Worldbuilding is essential to speculative fiction and other genres as well. If we cannot create a plausible, yet fantastical world for our story to live in, we risk losing the attention of our audience. However, there is a strong tendency out there to focus more on building up the fictional world than to write a compelling story. We look at the masters of fiction we admire and say, “I want to write something like that.”
I’m no different. Since I was a teen, I’ve admired the worldbuilding of Frank Herbert for his Dune series. What I (and probably other fledgling writers) have to remember is Herbert had been writing published fiction for almost TWO DECADES before he wrote the first Dune novel.
Developing character backstories are also essential while writing fiction. We research and write the elements of a character’s backstory for important reasons. It helps us learn what motivates people. It informs realistic choices in the character’s story. It lends additional writing experience. To a point, it even helps us get closer to finishing our stories.
But never, not even once, assume that this information is vital to the story.
The most important things to remember about back story are that (a) everyone has a history and (b) most of it isn’t very interesting.
― Stephen King
The goal of writing fiction is to provide words that will hopefully enlighten and entertain our readers. If we can attain those two things, we’ve done our job as writers.
What we have to do to tell a compelling story, at least in the beginning, is narrow our scope and vision. Work in worlds that we understand more intuitively. Write characters who’s motivations we can easily comprehend. By all means, create amazing, incredible worlds and histories for characters. Just don’t do that at the expense of finishing things.

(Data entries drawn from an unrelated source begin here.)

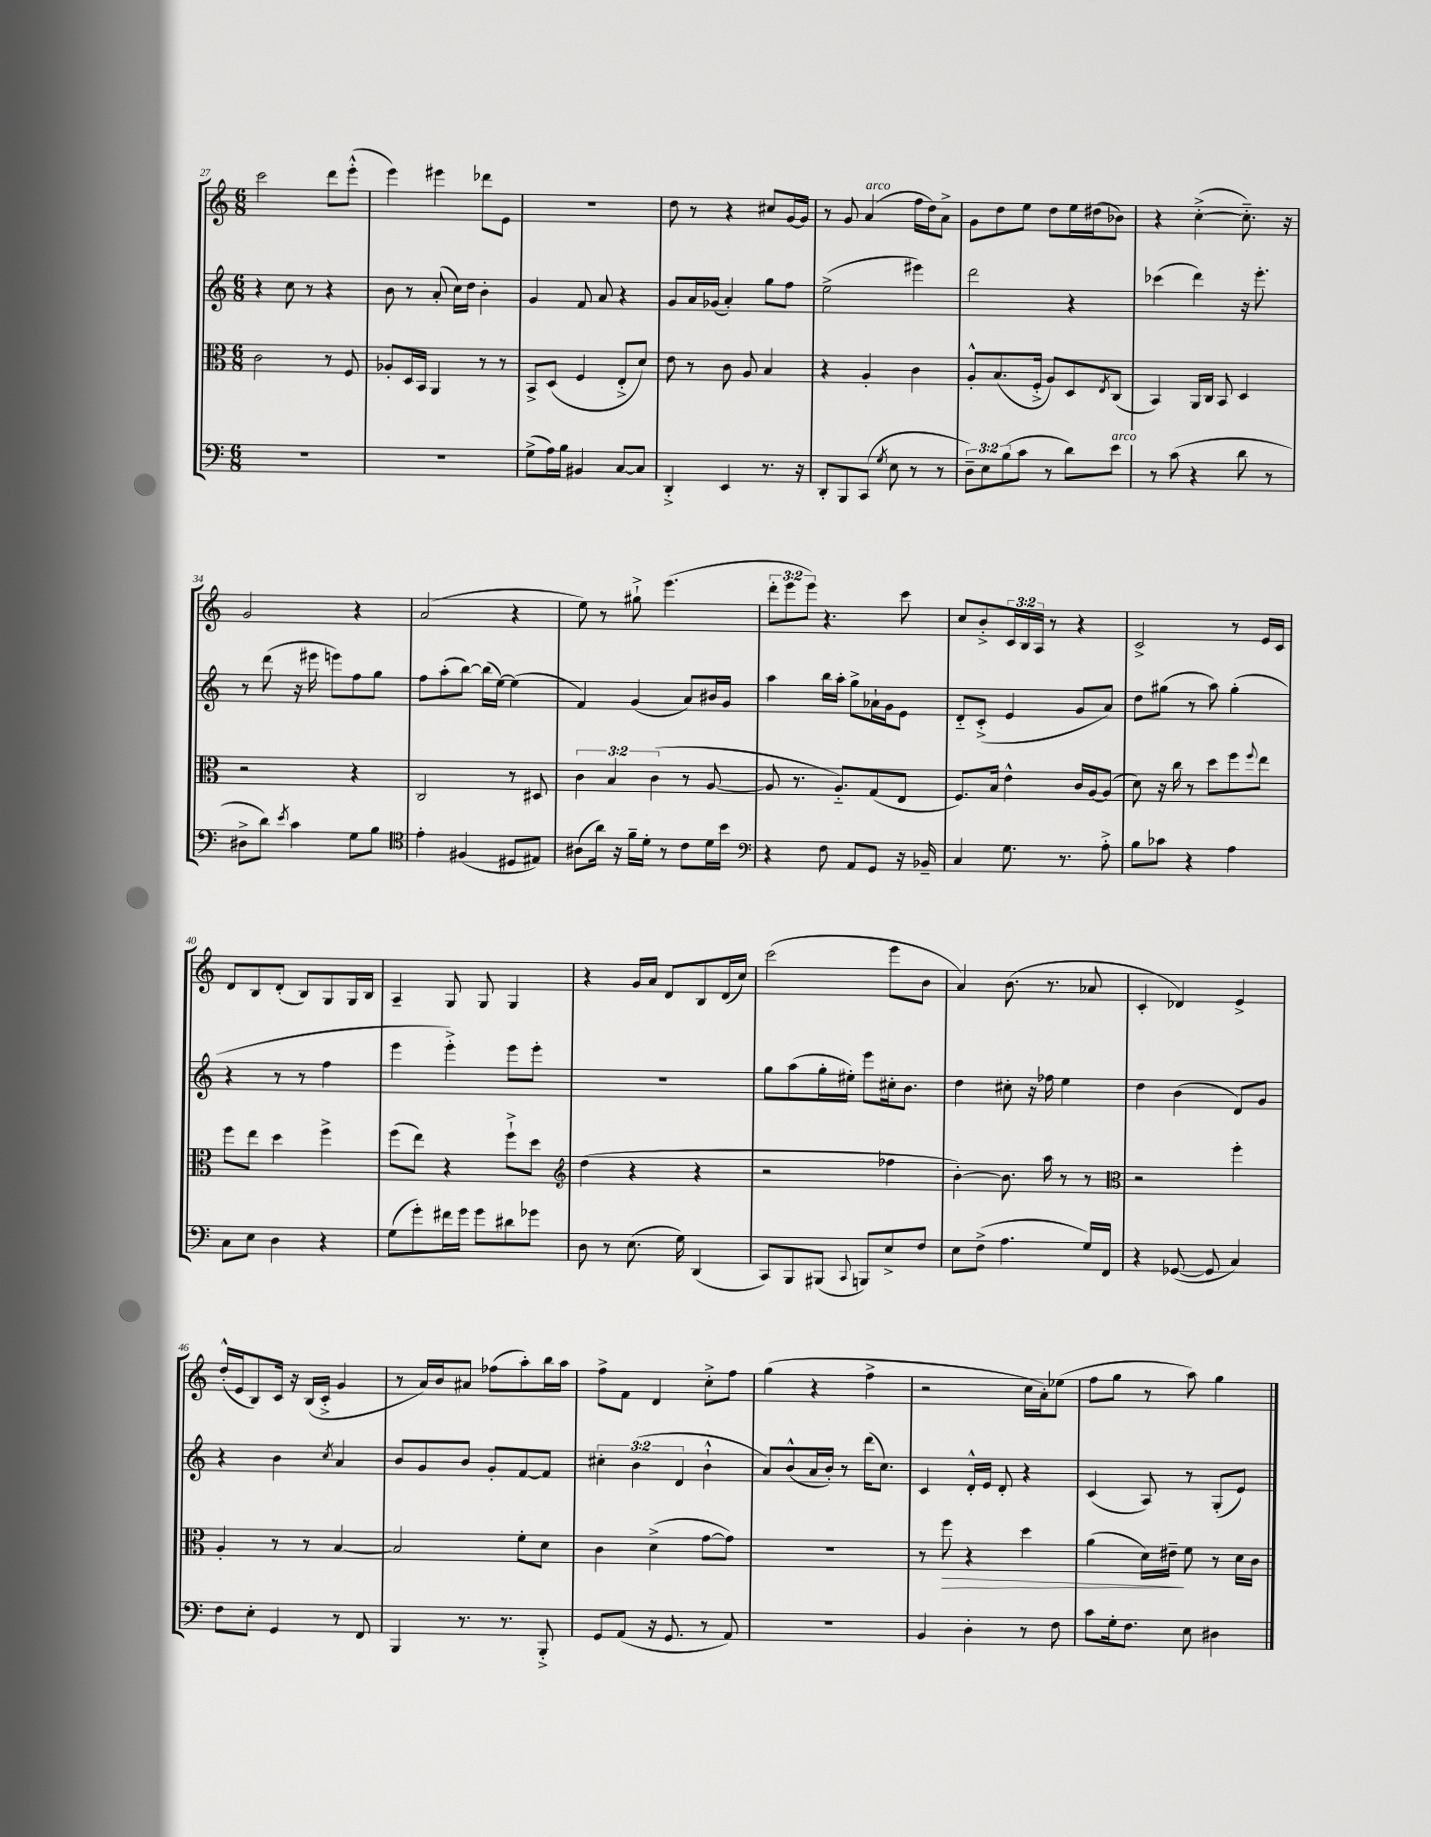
<<
\new StaffGroup <<
\new Staff = "s0" {
    \clef treble \key c \major \numericTimeSignature \time 6/8 \override Staff.TupletNumber.text = #tuplet-number::calc-fraction-text
    c'''2 d'''8 e'''8-.-^( |
    e'''4) eis'''4 des'''8 e'8 |
    r2. |
    d''8 r8 r4 cis''8 g'16~ g'16 |
    r8 g'8 a'4^\markup { \italic "arco" }( f''16 d''16) a'8-> |
    g'8 d''8 e''8 d''8 e''16 dis''16( bes'8) |
    r4 c''4~-.->( c''8.-_) r16 |
    g'2 r4 |
    a'2( r4 |
    e''8) r8 gis''8-!-> e'''4.( |
    \tuplet 3/2 { d'''8-. e'''8 e'''8) } r4. c'''8 |
    c''8 b'8-.-> \tuplet 3/2 { c'16 b16 a16 } r8 r4 |
    c'2-> r8 e'16 c'16 |
    d'8 b8 d'8-.( b8) g8 g16 b16 |
    a4-- g8 g8 g4 |
    r4 g'16 a'16 d'8 b8 d'16( c''16) |
    c'''2( e'''8 b'8 |
    a'4) b'8.( r8. aes'8 |
    c'4-. des'4) e'4-> |
    d''16-.-^( e'16 b8) c'16 r16 b16( c'16-.-> g'4 |
    r8 a'16) b'16 ais'8 fes''8( a''8-.) b''16 a''16 |
    f''8-> f'8 d'4 c''8-.-> f''8 |
    g''4( r4 f''4-> |
    r2 c''16 a'16-.) ees''8( |
    f''8 g''8 r8 a''8) g''4 \bar "|." |
}
\new Staff = "s1" {
    \clef treble \key c \major \numericTimeSignature \time 6/8 \override Staff.TupletNumber.text = #tuplet-number::calc-fraction-text
    r4 c''8 r8 r4 |
    b'8 r8 a'8-.( c''16) d''16 b'4-. |
    g'4 f'8 a'8 r4 |
    g'8 a'16 ges'16( a'4-.) g''8 f''8 |
    e''2->( eis'''4) |
    d'''2 r4 |
    ces'''4( d'''4) r16 e'''8.-. |
    r8 d'''8( r16 eis'''16 e'''8) f''8 g''8 |
    f''8 a''8-.( b''8~) b''16( e''16~) e''4( |
    f'4) g'4( a'8) bis'16 g'16 |
    a''4 b''16 a''16-. g''8-> aes'16-! g'16 e'8 |
    d'8-_ c'8-.->( e'4 g'8 a'8) |
    d''8 gis''8( r8 a''8) gis''4-.( |
    r4 r8 r8 f''4 |
    e'''4 e'''4-.->) e'''8 e'''8-. |
    R2. |
    g''8 a''8( g''16-. eis''16-.) e'''8 cis''16-. b'8. |
    d''4 cis''8-. r16 fes''16 e''4 |
    d''4 b'4( d'8) g'8 |
    r4 b'4 \acciaccatura { c''8 } a'4 |
    b'8 g'8 b'8 g'8-. f'8~ f'8 |
    \tuplet 3/2 { cis''4-. b'4( d'4 } b'4-!-^ |
    a'8) b'8-^( a'16 b'16-.) r8 d'''16( c''8.) |
    c'4 d'16-.-^ e'16 d'8-. r4 |
    c'4( a8) r8 g8-.( e'8) \bar "|." |
}
\new Staff = "s2" {
    \clef alto \key c \major \numericTimeSignature \time 6/8 \override Staff.TupletNumber.text = #tuplet-number::calc-fraction-text
    c'2 r8 f8 |
    aes8-. d16 b,16 a,4 r8 r8 |
    b,8-> d8( f4 e8-.-> d'8) |
    e'8 r8 c'8 a8 b4 |
    r4 a4-. c'4 |
    a8-.-^ b8.( f16-.-> a8) d8 \acciaccatura { e8 } c8( |
    b,4) a,16 c16 b,8 d4 |
    r2 r4 |
    c2 r8 dis8 |
    \tuplet 3/2 { c'4 b4 c'4( } r8 a8~ |
    a8 r8. a8.-_) g8( e8 |
    f8.) b16 e'4-^ c'16 a16~ a8( |
    d'8) r16 c''16 r8 d''8 f''8 \appoggiatura { f''8 } e''8 |
    f''8 e''8 d''4 f''4-> |
    f''8( e''8) r4 f''8-!-> d''8 |
    \clef treble d''4( r4 r4 |
    r2 fes''4 |
    b'4~-.) b'8. a''16 r8 r8 |
    \clef alto r2 f''4-. |
    a4-. r8 r8 b4~ |
    b2 f'8-. d'8 |
    c'4 d'4->( g'8~ g'8) |
    R2. |
    r8 f''8\> r4 d''4 |
    a'4( d'16) eis'16--\! f'8 r8 d'16 c'16 \bar "|." |
}
\new Staff = "s3" {
    \clef bass \key c \major \numericTimeSignature \time 6/8 \override Staff.TupletNumber.text = #tuplet-number::calc-fraction-text
    R2. |
    R2. |
    g8->( a16) b16 bis,4 c8~ c8 |
    d,4-.-> e,4 r8. r16 |
    d,8-. b,,8 c,8( \acciaccatura { g8 } e8 r8 r8 |
    \tuplet 3/2 { d8--) e8 b8( } c'8 r8 d'8) e'8^\markup { \italic "arco" } |
    r8 c'8( r4 d'8 r8 |
    dis8-> d'8) \acciaccatura { e'8 } c'4 g8 b8 |
    \clef tenor e'4-. fis4( dis8 eis8) |
    ais8( a'16) r16 f'16-- d'16-. r8 c'8 d'16 b'16 |
    \clef bass r4 f8 a,8 g,8 r16 bes,16-- |
    c4 g8. r8. a8-.-> |
    b8 ces'8 r4 a4 |
    c8 e8 d4 r4 |
    g8( g'8-.) fis'16 g'16 g'8 dis'8 ges'8 |
    d8 r8 e8.( g16) d,4( |
    c,8) b,,8 bis,,8( \appoggiatura { c,8 } b,,8) e8-> f8 |
    e8 f8->( a4. g16) f,16 |
    r4 ges,8~( ges,8 c4) |
    f8 e8-. g,4 r8 f,8 |
    b,,4 r8. r8. b,,8-.-> |
    g,8 a,8( r16 g,8. r8 a,8) |
    R2. |
    b,4 d4-. r8 f8 |
    c'8 g16-. f8. e8 dis4 \bar "|." |
}
>>
>>
\layout { \context { \Score currentBarNumber = #27 } }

“Whatever it takes to finish things, finish. You will learn more from a glorious failure than you ever will from something you never finished.”
― Neil Gaiman
All those arguments aside, try writing backstory and worldbuilding as exercises in storytelling. Tell the story of a character’s past. Tell a story of an event that helped forge the world into what is is today. I’ve done some of this, and would never share the results with anyone. Still, I think it has aided in my quest to become a better writer.
Thanks for reading, all! There probably won’t be an installment of Rue From Ruin this week. Allergies have really bogged me down recently. I promise to have it to you as soon as possible.